** Opening RECORDS SUPPLIED block **

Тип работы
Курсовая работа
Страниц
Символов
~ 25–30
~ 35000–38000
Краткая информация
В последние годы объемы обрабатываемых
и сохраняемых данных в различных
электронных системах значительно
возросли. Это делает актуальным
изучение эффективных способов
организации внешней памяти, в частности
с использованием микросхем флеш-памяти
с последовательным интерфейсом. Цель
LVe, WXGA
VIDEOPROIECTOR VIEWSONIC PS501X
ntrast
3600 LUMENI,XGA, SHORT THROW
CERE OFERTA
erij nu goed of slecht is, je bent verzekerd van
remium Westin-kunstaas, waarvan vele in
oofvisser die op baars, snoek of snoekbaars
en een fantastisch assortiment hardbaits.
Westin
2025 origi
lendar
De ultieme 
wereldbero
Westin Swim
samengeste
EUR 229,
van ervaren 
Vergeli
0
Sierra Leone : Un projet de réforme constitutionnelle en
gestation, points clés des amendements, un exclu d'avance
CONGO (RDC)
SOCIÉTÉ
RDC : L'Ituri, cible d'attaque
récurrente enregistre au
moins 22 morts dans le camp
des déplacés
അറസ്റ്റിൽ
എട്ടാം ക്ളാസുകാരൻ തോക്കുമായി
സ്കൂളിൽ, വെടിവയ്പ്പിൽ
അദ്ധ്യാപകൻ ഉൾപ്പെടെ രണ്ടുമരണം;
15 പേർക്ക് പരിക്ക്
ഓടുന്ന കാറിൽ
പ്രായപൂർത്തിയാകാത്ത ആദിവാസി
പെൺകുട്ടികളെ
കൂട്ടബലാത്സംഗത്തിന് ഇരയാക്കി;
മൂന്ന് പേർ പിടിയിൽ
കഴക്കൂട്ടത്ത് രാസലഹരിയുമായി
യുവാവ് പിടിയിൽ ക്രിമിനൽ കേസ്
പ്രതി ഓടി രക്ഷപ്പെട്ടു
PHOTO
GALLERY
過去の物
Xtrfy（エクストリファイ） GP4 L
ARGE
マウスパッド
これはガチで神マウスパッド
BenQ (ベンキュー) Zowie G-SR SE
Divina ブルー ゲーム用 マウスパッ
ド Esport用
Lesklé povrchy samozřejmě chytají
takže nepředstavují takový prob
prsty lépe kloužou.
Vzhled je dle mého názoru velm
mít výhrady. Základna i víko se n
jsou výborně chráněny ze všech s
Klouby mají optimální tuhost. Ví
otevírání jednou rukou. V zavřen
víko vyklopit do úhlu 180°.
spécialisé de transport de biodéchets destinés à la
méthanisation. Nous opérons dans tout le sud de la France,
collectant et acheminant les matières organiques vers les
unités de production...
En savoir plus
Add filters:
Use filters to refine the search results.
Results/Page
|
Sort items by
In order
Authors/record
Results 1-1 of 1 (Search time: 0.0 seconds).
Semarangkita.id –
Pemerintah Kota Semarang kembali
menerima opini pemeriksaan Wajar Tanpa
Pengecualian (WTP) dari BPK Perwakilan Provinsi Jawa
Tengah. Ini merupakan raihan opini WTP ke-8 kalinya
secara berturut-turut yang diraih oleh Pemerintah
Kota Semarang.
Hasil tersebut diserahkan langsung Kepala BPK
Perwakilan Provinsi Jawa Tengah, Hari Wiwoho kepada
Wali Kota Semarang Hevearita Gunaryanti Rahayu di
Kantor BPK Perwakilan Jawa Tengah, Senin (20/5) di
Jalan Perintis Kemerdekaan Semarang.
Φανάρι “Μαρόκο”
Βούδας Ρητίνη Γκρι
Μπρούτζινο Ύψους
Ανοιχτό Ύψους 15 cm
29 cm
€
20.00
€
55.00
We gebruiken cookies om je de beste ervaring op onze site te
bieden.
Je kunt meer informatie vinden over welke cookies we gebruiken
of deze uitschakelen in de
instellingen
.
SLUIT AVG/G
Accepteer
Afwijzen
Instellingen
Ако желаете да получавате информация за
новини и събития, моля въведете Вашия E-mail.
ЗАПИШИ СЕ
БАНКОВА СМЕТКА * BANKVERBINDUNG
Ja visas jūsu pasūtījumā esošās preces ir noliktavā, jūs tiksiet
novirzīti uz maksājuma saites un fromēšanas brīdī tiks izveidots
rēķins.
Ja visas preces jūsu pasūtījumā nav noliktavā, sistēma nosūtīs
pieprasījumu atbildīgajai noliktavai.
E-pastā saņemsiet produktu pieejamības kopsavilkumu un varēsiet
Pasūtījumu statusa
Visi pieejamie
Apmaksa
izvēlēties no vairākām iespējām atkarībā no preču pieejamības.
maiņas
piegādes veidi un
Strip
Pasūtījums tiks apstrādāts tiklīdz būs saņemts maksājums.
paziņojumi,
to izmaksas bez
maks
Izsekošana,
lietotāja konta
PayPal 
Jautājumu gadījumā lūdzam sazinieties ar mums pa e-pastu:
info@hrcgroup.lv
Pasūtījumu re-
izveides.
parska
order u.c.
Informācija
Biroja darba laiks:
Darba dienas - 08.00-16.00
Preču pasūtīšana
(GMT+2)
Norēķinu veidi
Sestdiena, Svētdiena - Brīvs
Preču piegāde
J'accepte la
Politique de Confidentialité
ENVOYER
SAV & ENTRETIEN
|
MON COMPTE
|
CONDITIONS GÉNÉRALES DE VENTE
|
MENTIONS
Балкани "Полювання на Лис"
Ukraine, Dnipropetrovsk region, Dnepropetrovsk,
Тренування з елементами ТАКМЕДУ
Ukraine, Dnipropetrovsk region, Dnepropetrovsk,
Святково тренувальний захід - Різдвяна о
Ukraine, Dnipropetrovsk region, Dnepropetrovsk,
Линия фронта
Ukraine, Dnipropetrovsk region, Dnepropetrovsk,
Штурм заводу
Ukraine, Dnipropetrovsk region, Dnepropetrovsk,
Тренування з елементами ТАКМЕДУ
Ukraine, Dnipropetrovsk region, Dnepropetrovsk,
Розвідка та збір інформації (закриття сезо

** Closing RECORDS SUPPLIED block **

■ INSTRUCTIONS TO FOLLOW:
Count how many lines in the data contain the word "Provinsi". Reply with that number only.

■ RESPONSE AREA:
2